ISBN: 978-0-8093-3220-5
Price: $35.00 (e-book $19)

"Feminist rhetorical research is alive and well, multifaceted and in motion, reaching into continuing and new branches of inquiry, places, and spaces." (Schell, 2010, pp. 19–20)

Lindal Buchanan's Rhetorics of Motherhood answered a call for continued investigation and inquiry of feminist rhetoric. Following in the footsteps of Andrea Lunsford, K. J. Rawson, Eileen Schell, Kate Ronald, Jacqueline Jones Royster, Gesa Kirsch, Cheryl Glenn, and many others, Lindal Buchanan provided an in-depth analysis, through three specific case studies on Margaret Sanger, Diane Nash, and the Republican party's use of Laci Peterson's murder, to show a curve, the hidden influence of women through time, and the transitions occurring in society from the 1920s to the present.

The choices those women made, forced and not, are in part due to how society viewed and still views women and mothers as separate entities and how those views contribute to the rhetoric displayed in public discourse. Buchanan argued U.S. political culture is difficult, consuming, and not easy for women to participate in; motherhood discourses, specifically within political cultures, can afford women authority and credibility or position them disadvantageously within the gendered status quo (p. 5). By acknowledging disparities that are often so blatantly obvious, but alas, swept under the rug, and presenting three case studies spanning from the early twentieth to mid-twenty-first century as evidence—she delivered a strong message to her readers of the positive and negative power motherhood can hold for women when they use it as rhetors.
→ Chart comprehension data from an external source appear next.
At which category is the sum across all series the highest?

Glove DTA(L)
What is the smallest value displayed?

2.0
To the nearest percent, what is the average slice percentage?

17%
Rhetorics of Motherhood is a key text in beginning to understand and deconstruct current conversations on feminism, abortion, equality, and women's rights. Recently passed on January 22, 2019, New York State's Reproductive Health Act incited public concern, embellished by the media, mostly because the law was passed 46 years after the Roe vs. Wade ruling in 1973 on the very same day. The topic of abortion and the unborn child is always under public scrutiny, so the kairos for this text is ever-present.
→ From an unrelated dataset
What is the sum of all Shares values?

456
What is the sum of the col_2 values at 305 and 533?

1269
Buchanan addressed the complications of mothers as rhetors and targeted audiences of feminist rhetoric, women and gender studies, archival research, and public memory and discourse. Since Buchanan stated she would be using a feminist lens to investigate and explore the benefits and detriments of employing motherhood in public discourse, and what changes could possibly be made to help mothers (p. 23), she immediately presented her readers with an already purposeful approach to better connect to the material and evidence she presents. Buchanan wanted women to know when and how to use the motherhood discourse to their advantage, because it will not always be so. Rhetorics of Motherhood elicits a new conversation on the hidden evaluations of the public discourse of women and mothers and how society and the media spin certain perceptions based on gender and motherhood. The main argument Buchanan presents is that motherhood and its inclusion in a woman's rhetoric can transform a society's opinions of the speaker/presenter.
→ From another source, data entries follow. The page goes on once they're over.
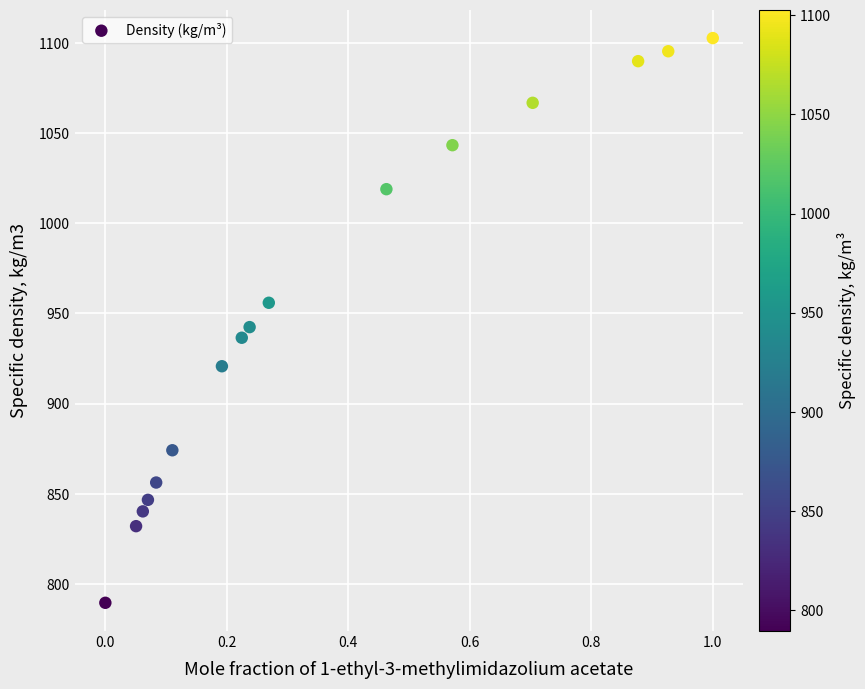

What is the range of X values (max minus min)?

1.0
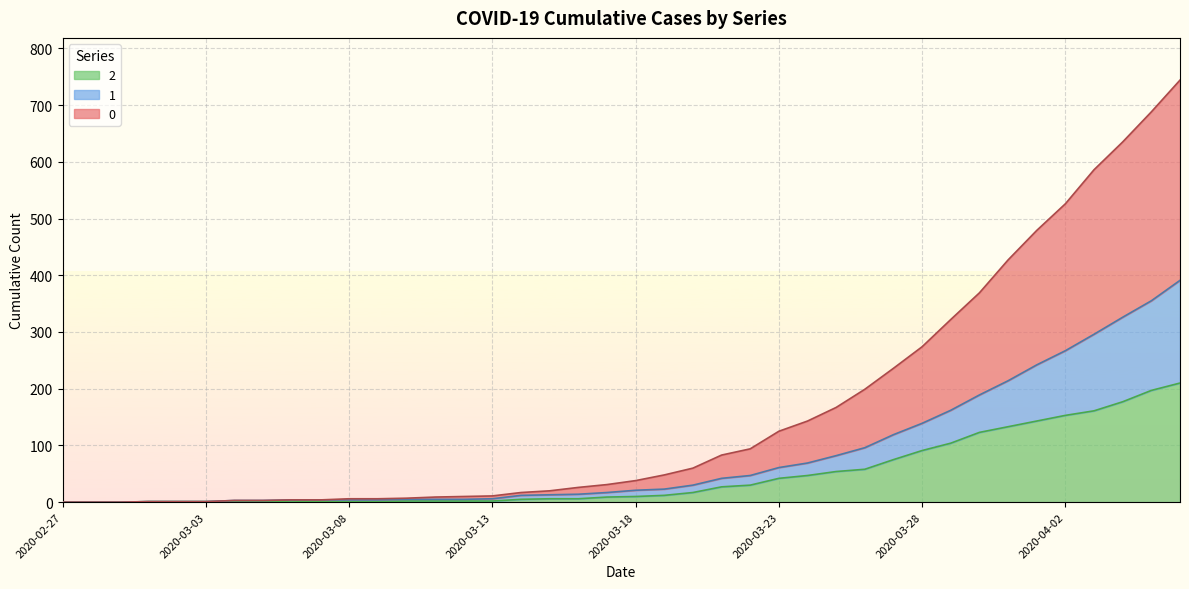

True or false: 0 and 2 intersect in this chart.

False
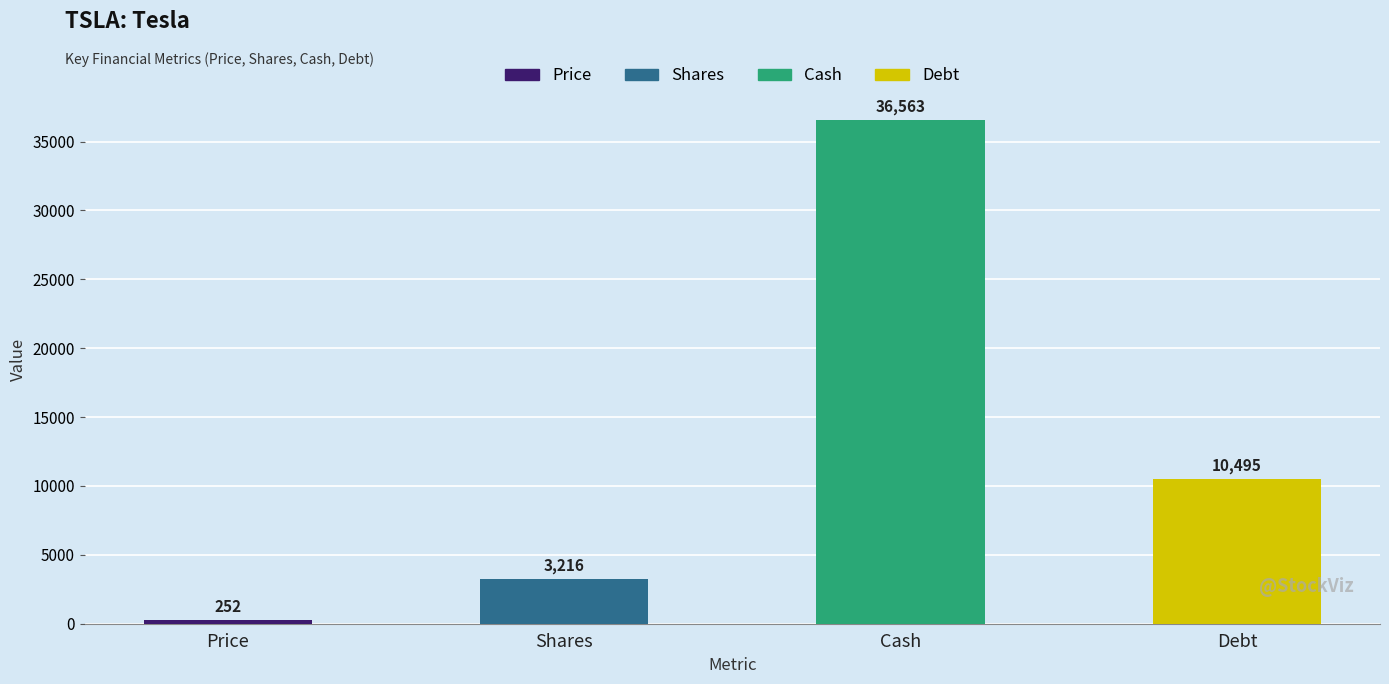

Where is the data nearest to the value 18407?

Debt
The text as a whole highlights the discursive construction and persuasive operations of motherhood in public discourse (p. 5). Buchanan is adamant that motherhood is contextually defined, contingent and changeable, its associations forever in flux rather than fixed (p. xix), and her goal is to inspire others to study motherhood's construction, application, and implications in new rhetorical situations to gain insight into the construct's variability and vulnerability to change (p. xx).

Buchanan concluded Rhetorics of Motherhood by drawing attention to the lack of scholarship on the topic of motherhood in women's rhetoric and encouraged more integration of women and women's issues into disciplinary histories, theories, and traditions (p. 115).